The number of Google searches is interesting. By the way, in Thai, สวนบวกหาด returns 757,000 results, while สวนสาธารณะหนองบวกหาด returns 124,000 results. This showed that the number of Google searches should not be used to determine correct spelling, because casual spoken name may be more popular than formal ones.

In general, according to the OSM “on ground” principle, the sign should be the best evidence of the name spelling, but in Thailand, I want to add one point of worry, which is the “reliability” of the sign.

For example, the shopping mall’s name, which is consistently spelled across their signs, advertisements on Facebook, websites, and so on, is far more reliable than the government’s sign, which may rely solely on the opinion of the people who write it, and sometimes even not the authority but the construction contractor. Imagine that 10 years later, the Chiang Mai City Municipality is renovating that sign, and the spelling has changed slightly.

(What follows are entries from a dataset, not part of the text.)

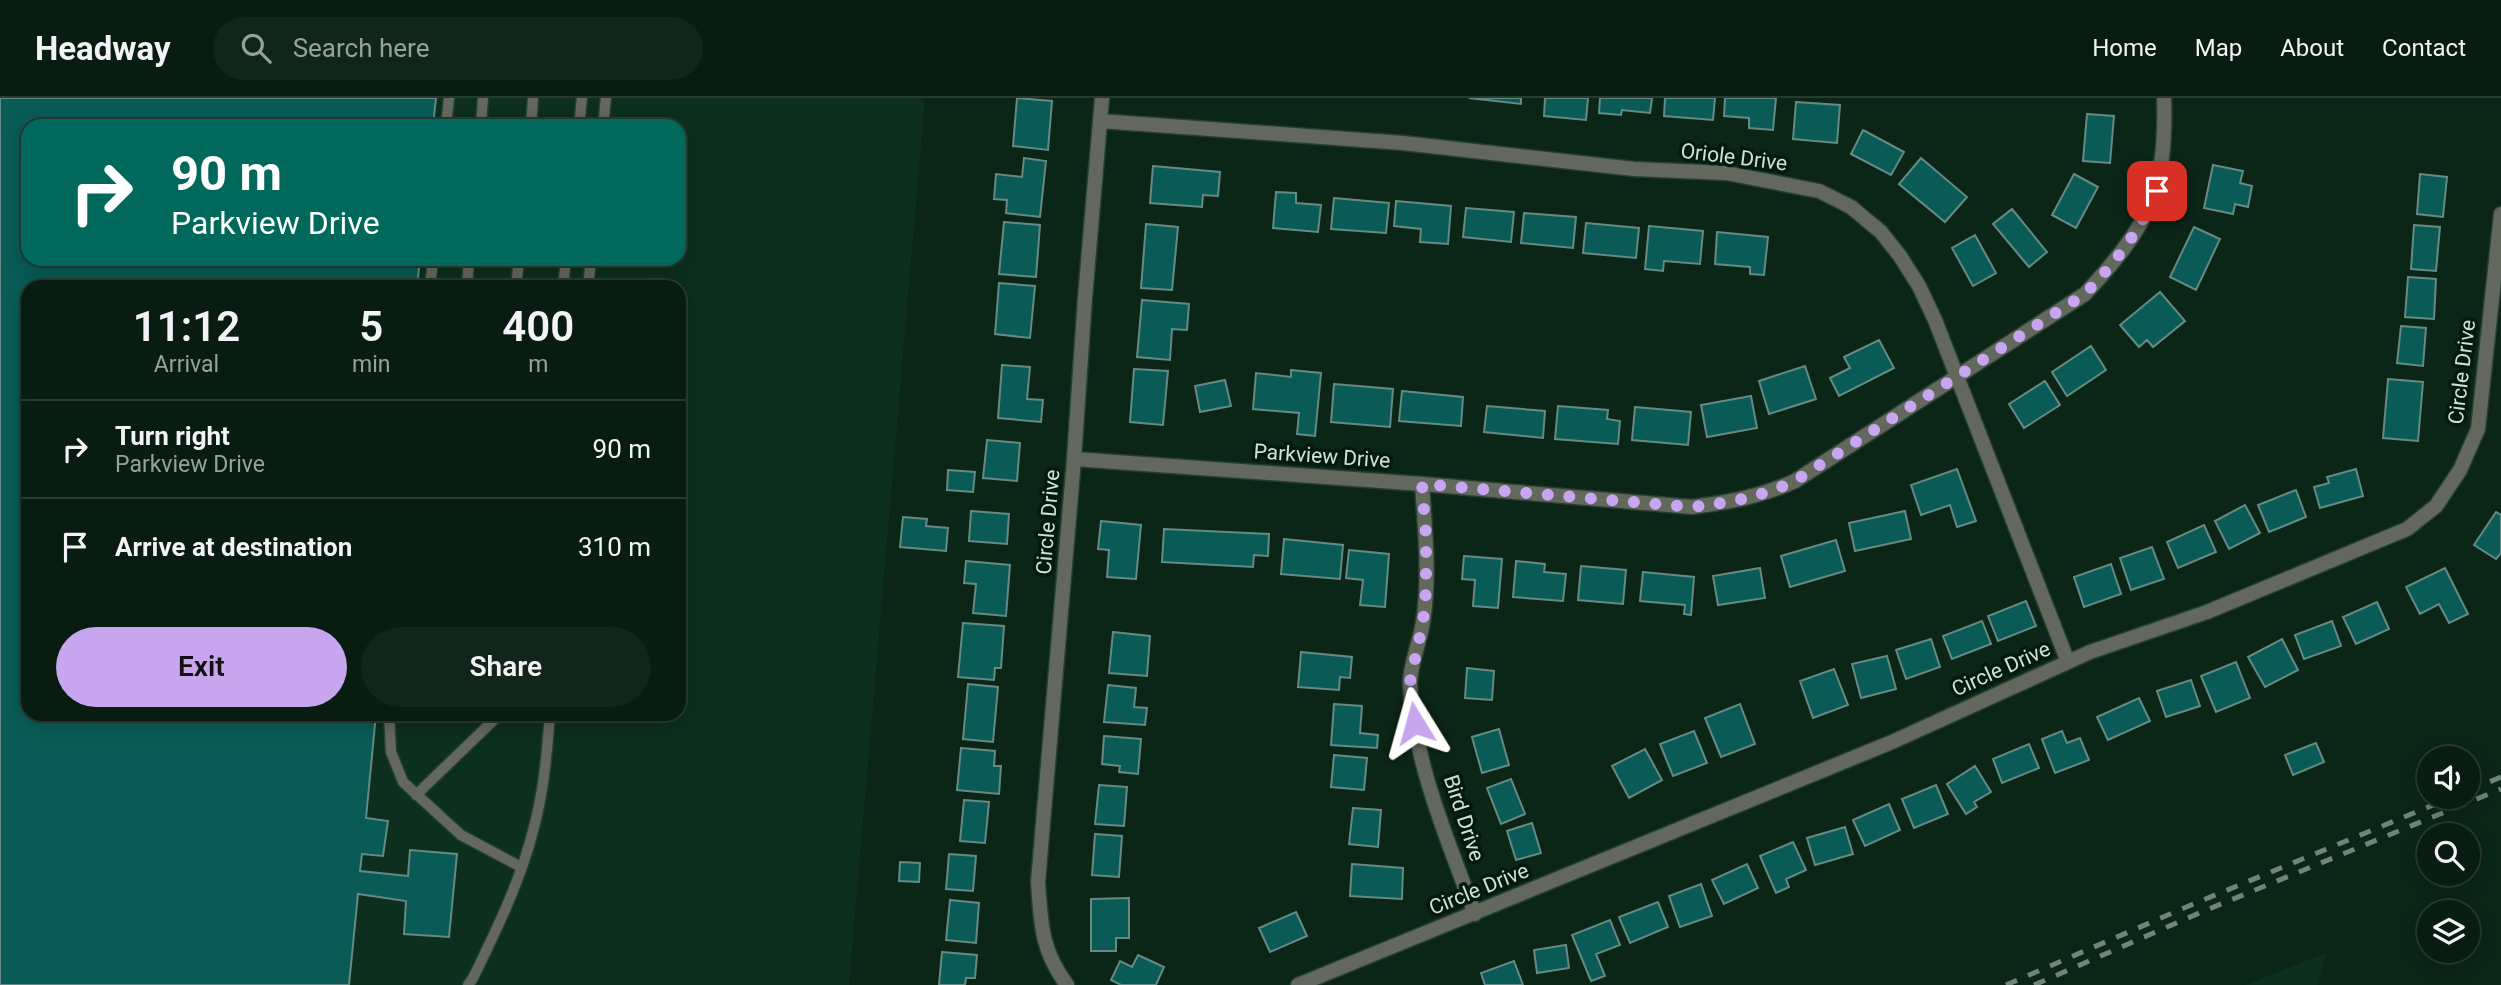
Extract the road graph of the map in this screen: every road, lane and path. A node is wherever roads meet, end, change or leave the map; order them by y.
1 (449, 98) edge
2 (483, 98) edge
3 (533, 98) edge
4 (582, 98) edge
5 (606, 98) edge
6 (1102, 98) edge
7 (2164, 98) edge
8 (447, 119) edge
9 (482, 119) edge
10 (532, 119) edge
11 (580, 119) edge
12 (604, 119) edge
13 (1100, 121) junction
14 (2501, 214) edge
15 (1957, 376) junction
16 (1074, 458) junction
17 (1422, 484) junction
18 (2068, 662) junction
19 (389, 721) edge
20 (493, 721) edge
21 (550, 721) edge
22 (416, 795) junction
23 (521, 867) junction
24 (1475, 914) junction
25 (468, 985) edge
26 (1067, 985) edge
27 (1298, 985) edge

1 - 8 lane
2 - 9 lane
3 - 10 lane
4 - 11 lane
5 - 12 lane
6 - 13 street, Circle Drive
7 - 15 street, Parkview Drive
13 - 15 street, Oriole Drive
13 - 16 street, Circle Drive
14 - 18 street, Circle Drive
15 - 17 street, Parkview Drive
15 - 18 street, Oriole Drive
16 - 17 street, Parkview Drive
16 - 26 street, Circle Drive
17 - 24 street, Bird Drive
18 - 24 street, Circle Drive
19 - 22 lane
20 - 22 lane
21 - 23 lane
22 - 23 lane
23 - 25 lane
24 - 27 street, Circle Drive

This leads to a simple answer: 99% of places, especially public ones, should be transliterated using the RTGS system, as it is the Thai government’s official transliteration system. If the RTGS system is not to be used, we should have a strong and convincing evidence of the correct spelling.

In my experience, the simple answer is that most Thai people (and certainly, some public servants) doesn’t even know that this system exists on earth. As you can see, 99% of Thai people’s names do not follow the RTGS standard. That’s why หาด can be transliterated to haad, hard, haat, etc. as they like.

1 Like

Blog post from… “Buak Hard public park” in Chiang Mai

Just wondering if such a big attraction, maybe kiosks in the neighbourhood sell, yes I’m from the previous century, postcards and what would be printed on front and or back.

PS, Duck Duck Go gives the same hit distributions as Google, without advertisements.